§ Provided entries
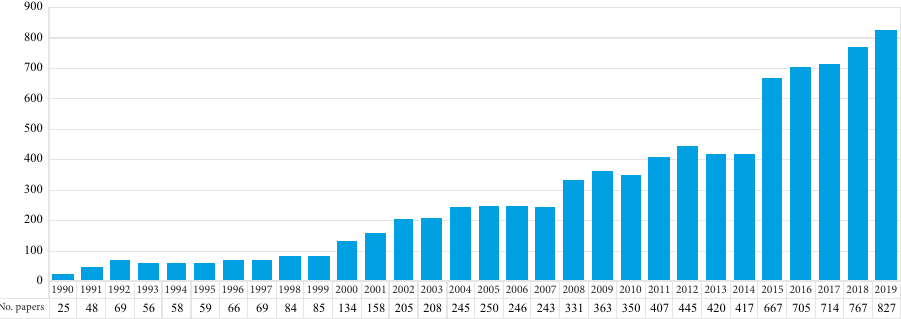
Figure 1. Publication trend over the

--

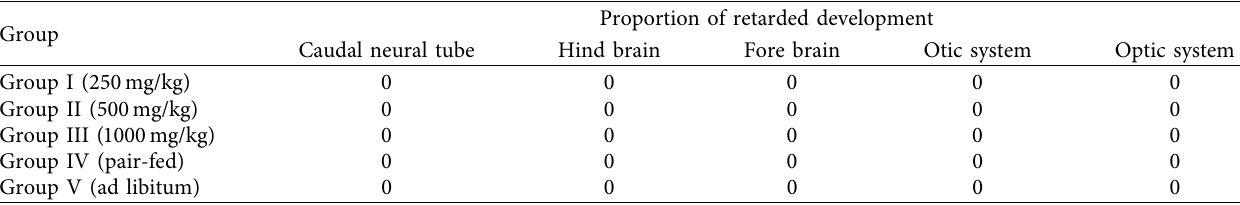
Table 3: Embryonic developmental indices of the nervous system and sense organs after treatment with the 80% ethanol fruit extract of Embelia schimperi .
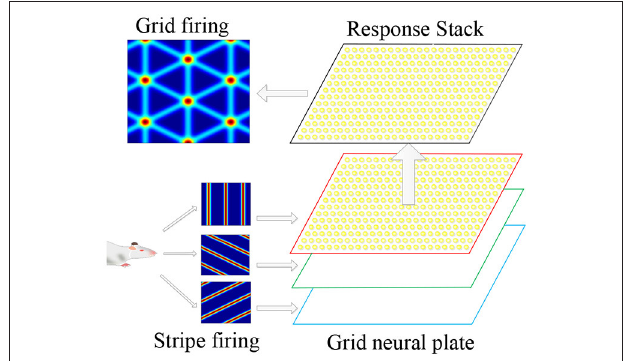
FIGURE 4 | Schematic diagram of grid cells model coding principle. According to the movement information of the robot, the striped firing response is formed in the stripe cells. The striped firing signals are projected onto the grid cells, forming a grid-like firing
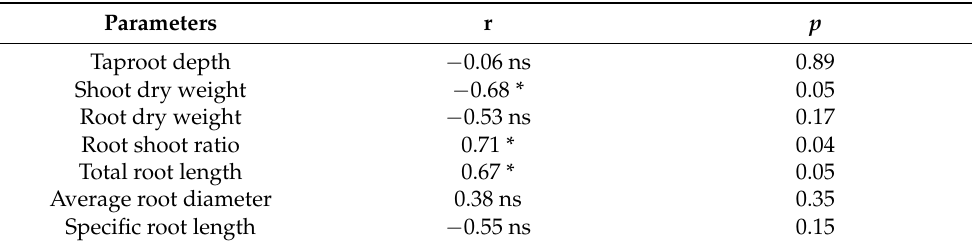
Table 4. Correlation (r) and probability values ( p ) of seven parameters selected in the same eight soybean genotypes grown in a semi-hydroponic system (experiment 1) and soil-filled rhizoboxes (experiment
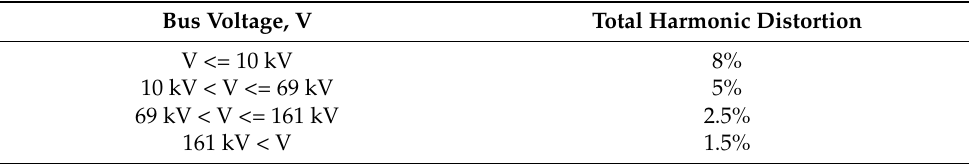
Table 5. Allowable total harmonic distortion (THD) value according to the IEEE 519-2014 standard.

§ What you should do
Reproduce the listing above only between the lines holding "FIGURE 4 | Schematic" and "Table 5. Allowable", inclusive. Every line must match exactly, and pictures are dropped.

§ Solution to the exercise
FIGURE 4 | Schematic diagram of grid cells model coding principle. According to the movement information of the robot, the striped firing response is formed in the stripe cells. The striped firing signals are projected onto the grid cells, forming a grid-like firing
Table 4. Correlation (r) and probability values ( p ) of seven parameters selected in the same eight soybean genotypes grown in a semi-hydroponic system (experiment 1) and soil-filled rhizoboxes (experiment
Table 5. Allowable total harmonic distortion (THD) value according to the IEEE 519-2014 standard.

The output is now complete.